/*
* a boost/ step-up or buck/ step-down converter controler algorithm
* 
* principle is shown in https://www.we-online.com/en/components/applicationguide/boost_converter
*
* arduino used to provide a PWM signal to control the switch (FET) and to read 
* the output voltage serving as a feedback signal. feedback signal is compared with desired setpoint.
* a deviation in output value and setpoint leads to a correction of the PWM => closed loop control.
* for the time being, setpoint will be a fixed value - could be substituted by a potentiometer
*
* as the HW simulator does not provide the ability to build up a complete HW loop, the following
* simplification is applied:
* - the feedback value is provided by pot1 - this pot is not to be confused with a possible pot for providing setpoint value
* - a closed loop is not realised => open loop simulation only
* - a FET is not shown, the control signal is fed into a "resistor".
*
* The logic analyser allows to record the PWM signal - be aware, that one million samples are taken at max
* therefore, play around with the pot within some 10 seconds to observe, how the PWM is interrupted
* once the setpoint is "virtually" exceeded by the feedback signal (simulated by the pot1!)
* the logic analyser file can be view in PulseView as documented in https://docs.wokwi.com/guides/logic-analyzer#viewing-the-data-in-pulseview
*
*/

#define FET_PWM_CTRL_PIN 9 // a pwm capable pin, do not use timer 0 as it is used for delay() and likewise 
// - hence, use timer 1, where OC1A/B are on 9 resp 10
#define FEEDBACK_PIN A5 // an ADC pin to read the feedback

#define FILTER_COEFF 4 // a coefficient for a simple filter when reading ADC value

uint16_t feedback_val = 0, setpoint_val = 600; // ADC provides 0 ... 1023 which has to be mapped to the desired 
// physical quantiy in volts; for simplifcation a fixed setpoint is used

void setup() {
  // put your setup code here, to run once:
  pinMode(FET_PWM_CTRL_PIN, OUTPUT);

  // the PWM is created "manually" not using the analogue write function due to its low output frequency
  // a low output frequency lead to a big inductor in the boost circuit - we want to use small components ;-)
  
  // ensure to enable timer 1 (disable power safe, if any)
  PRR &= ~(1 << PRTIM1);
  // config "fast PWM" with TOP defined by OCR1A and select no clock prescaler, fast PWM will create a fixed 50% duty cycle
  // frequncy calculates as f_pwm = 16 MHz / (2 * 1 * (1 + OCR1A)) or solving for a required f_pwm: OCR1A = 16 MHz / (2 * 1 * f_pwm) - 1
  TCCR1B |= (1 << WGM13); // undocumented issue with ATmega 328 16-bit register write access - wihtout this the high byte register value OCR1AH wont be written
  // update the buck frequency - 16-bit register access in non-atomic, so protect against IRQ interrupting
  noInterrupts(); // disable IRQ
  
  // OCR1AH = 342 >> 8; // yields 19.6 kHz;
  // OCR1AL = 342; // yields 19.6 kHz;
  
  OCR1AH = 31 >> 8; // set to 246.3 kHz
  OCR1AL = 31;
  
  interrupts(); // enable IRQ
  TCCR1A = (1 << WGM11) | (1 << WGM10) | (1 << COM1A0); // COM1A0 = toggle OC1A on compare match
  TCCR1B = (1 << WGM13) | (1 << WGM12) | (1 << CS10); // CS10 = no clock prescaling

}

void loop() {
  // put your main code here, to run repeatedly:
  uint32_t lastCall = 0; // used for quantisation of operations - read ADC, inhibit PWM etc.
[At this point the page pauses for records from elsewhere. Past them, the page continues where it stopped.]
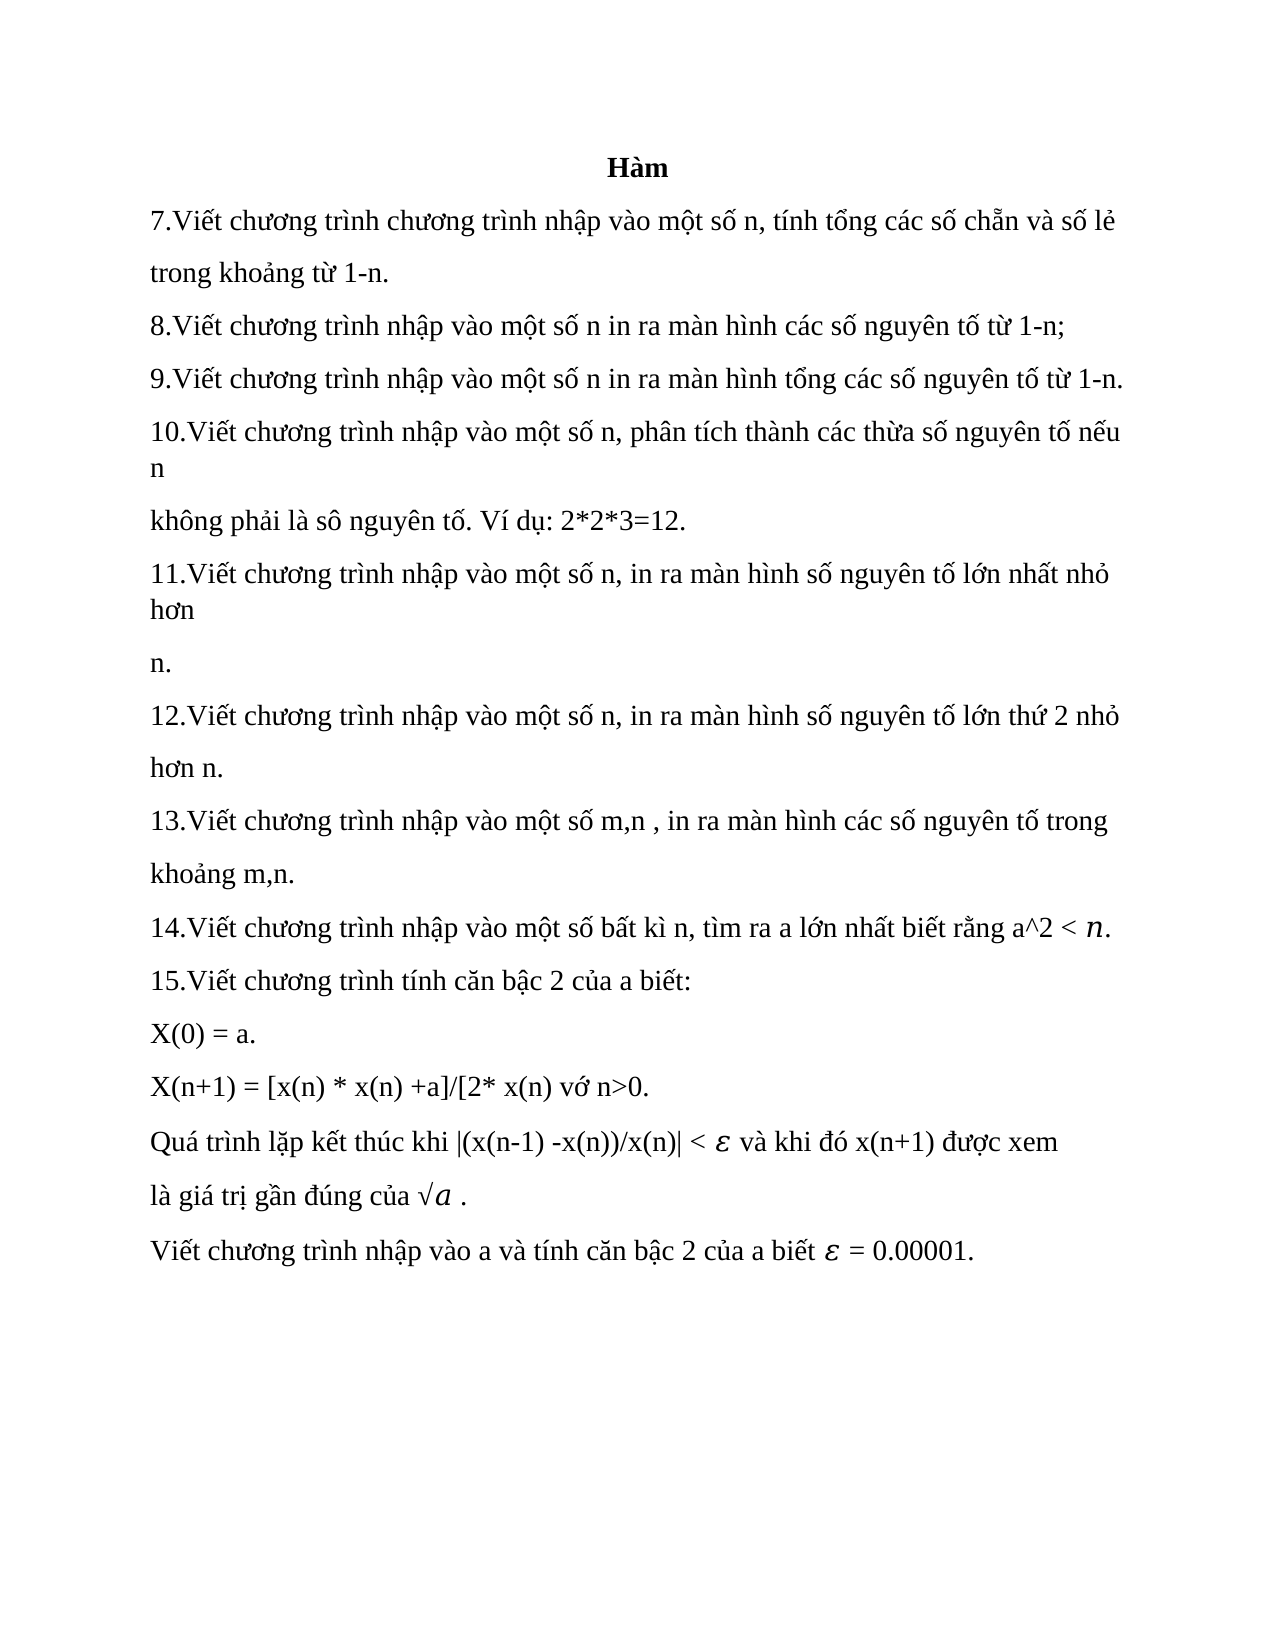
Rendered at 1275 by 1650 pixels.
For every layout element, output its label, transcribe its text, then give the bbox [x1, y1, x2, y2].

text Viết chương trình nhập vào a và tính căn bậc 2 của a biết 𝜀 = 0.00001. [150, 1231, 1125, 1267]
text X(0) = a. [150, 1016, 1125, 1050]
text trong khoảng từ 1-n. [150, 256, 1125, 289]
text 10.Viết chương trình nhập vào một số n, phân tích thành các thừa số nguyên tố nếu n [150, 414, 1125, 484]
text là giá trị gần đúng của √𝑎 . [150, 1177, 1125, 1212]
text 14.Viết chương trình nhập vào một số bất kì n, tìm ra a lớn nhất biết rằng a^2 < 𝑛. [150, 909, 1125, 944]
text không phải là sô nguyên tố. Ví dụ: 2*2*3=12. [150, 503, 1125, 537]
text n. [150, 645, 1125, 678]
text 8.Viết chương trình nhập vào một số n in ra màn hình các số nguyên tố từ 1-n; [150, 308, 1125, 342]
text X(n+1) = [x(n) * x(n) +a]/[2* x(n) vớ n>0. [150, 1069, 1125, 1103]
text 11.Viết chương trình nhập vào một số n, in ra màn hình số nguyên tố lớn nhất nhỏ hơn [150, 556, 1125, 626]
text 7.Viết chương trình chương trình nhập vào một số n, tính tổng các số chẵn và số lẻ [150, 203, 1125, 236]
text 12.Viết chương trình nhập vào một số n, in ra màn hình số nguyên tố lớn thứ 2 nhỏ [150, 698, 1125, 731]
text 13.Viết chương trình nhập vào một số m,n , in ra màn hình các số nguyên tố trong [150, 803, 1125, 837]
text Quá trình lặp kết thúc khi |(x(n-1) -x(n))/x(n)| < 𝜀 và khi đó x(n+1) được xem [150, 1122, 1125, 1157]
text khoảng m,n. [150, 856, 1125, 889]
text Hàm [150, 150, 1125, 183]
text 15.Viết chương trình tính căn bậc 2 của a biết: [150, 963, 1125, 997]
text hơn n. [150, 750, 1125, 784]
text 9.Viết chương trình nhập vào một số n in ra màn hình tổng các số nguyên tố từ 1-n. [150, 361, 1125, 395]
  if (millis() - lastCall > 3) {
    // every x milliseconds do ...
    lastCall = millis(); // update the event compare timepoint
    feedback_val = (uint16_t) ((FILTER_COEFF * feedback_val + analogRead(FEEDBACK_PIN)) / (FILTER_COEFF + 1));

    if (feedback_val <= setpoint_val) {
      // the PWM signal needs to be enabled, output signal is too low
      // turn the clock source on again (see for details in following else-clause)
      TCCR1B |= (1 << CS10);
    }
    else {
      // the PWM signal needs to be disabled, output signal is too high
      // one might think to turn revert the configuration of the pin and turn to an input - probably bad idea 
      // because this will leave the gate of the FET floating - an input pin is typically high impedant
      // so, better disable the timer - removing the clock source will do so - hence clear all clock source bits
      TCCR1B &= ~( (1 << CS12) | (1 << CS11) | (1 << CS10) );
    }
    
  }
}